**Page extract**
---

Stock Option Grant:   TPR shall grant Exec an option to purchase 40,000 shares of TPR’s Common Stock, as authorized by TPR’s Compensation Committee, at fair market value as indicated by the closing market price of REVU on Exec’s first day of employment.  These options shall be subject to the terms and conditions of The Princeton Review, Inc. Stock Option Grant attached hereto.

 

 

4.

Term:   Exec’s employment shall commence on September 12, 2005.  This Agreement shall expire on February 14 th , 2008 but shall be automatically extended for additional two-year periods upon the completion of the initial term and any two-year extension period thereafter until (i) Exec voluntarily terminates employment or (ii) TPR gives contrary written notice to Exec at least 6 months prior to the completion of the initial term or any two-year extension period thereafter.  TPR will not be under any obligation to make additional option grants to Exec, such as those described in paragraph 3 above, for any extension terms of this Agreement unless agreed by TPR and Exec.

 

 

5.

Severance Payments and Benefits: If TPR terminates Exec’s employment without Cause, then in addition to the payments provided under Section 5.1 of the Policy Statement, but in lieu of the payments provided under Section 5.3 of the Policy Statement, TPR will pay Exec his base salary plus benefits for an additional nine months.

 

 

6.

Right to be connected: Exec will be provided with or be reimbursed for the reasonable cost of cell phone service, DSL or cable modem connection service at his primary residence.

Agreed to this 9/9/05.

/s/ John Katzman

 

/s/Andrew Bonanni


 

 


 

John Katzman

 

Andrew Bonanni

Chairman, TPR

 

 

 

Appendix A

Bonus Calculation

50%

The Princeton Review achieves annual financial objectives as set for by 2005 TPR budget, as attached hereto. Bonus will be paid out according to standard TPR financial bonus matrix as determined annually by TPR.

 

 

50%

Goals to be mutually agreed upon by October 15, 2005.  Should Exec and TPR be unable to agree upon mutually agreeable goals, this portion of the bonus goals shall be based upon TPR achieving the financial objectives described above.

 

E XHIBIT A

T HE P RINCETON R EVIEW , I NC .

---

**Data provided**
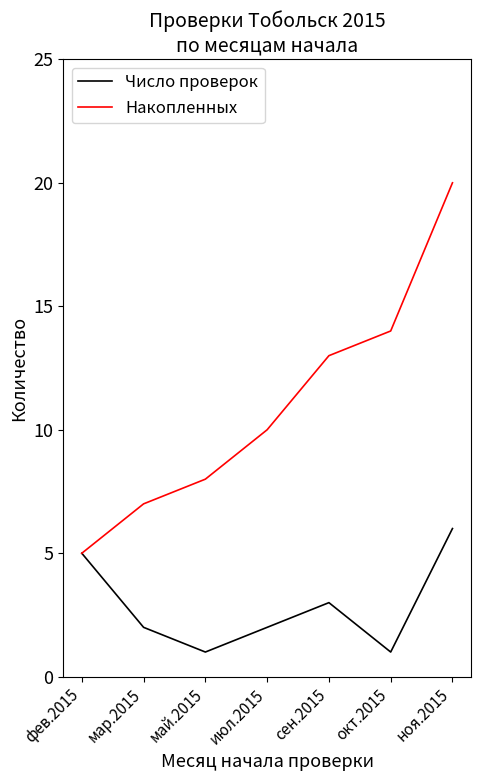

True or false: Число проверок has more than 1 points higher than both neighbors.

False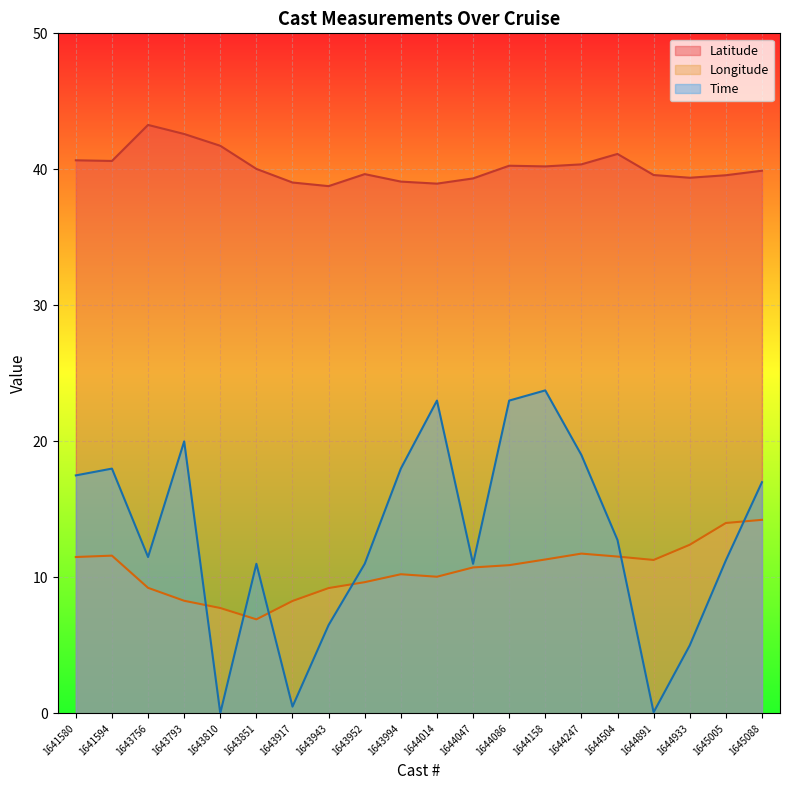

At how many categories does at least one series exceed 40?

10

---

**What to produce**
Please rewrite the employment agreement from the words "Stock Option Grant:   TPR" through "Grant attached hereto.", with "40,000 shares" changed to "50,000 shares". The data is separate material from the employment agreement.

**Written response**
Stock Option Grant:   TPR shall grant Exec an option to purchase 50,000 shares of TPR’s Common Stock, as authorized by TPR’s Compensation Committee, at fair market value as indicated by the closing market price of REVU on Exec’s first day of employment.  These options shall be subject to the terms and conditions of The Princeton Review, Inc. Stock Option Grant attached hereto.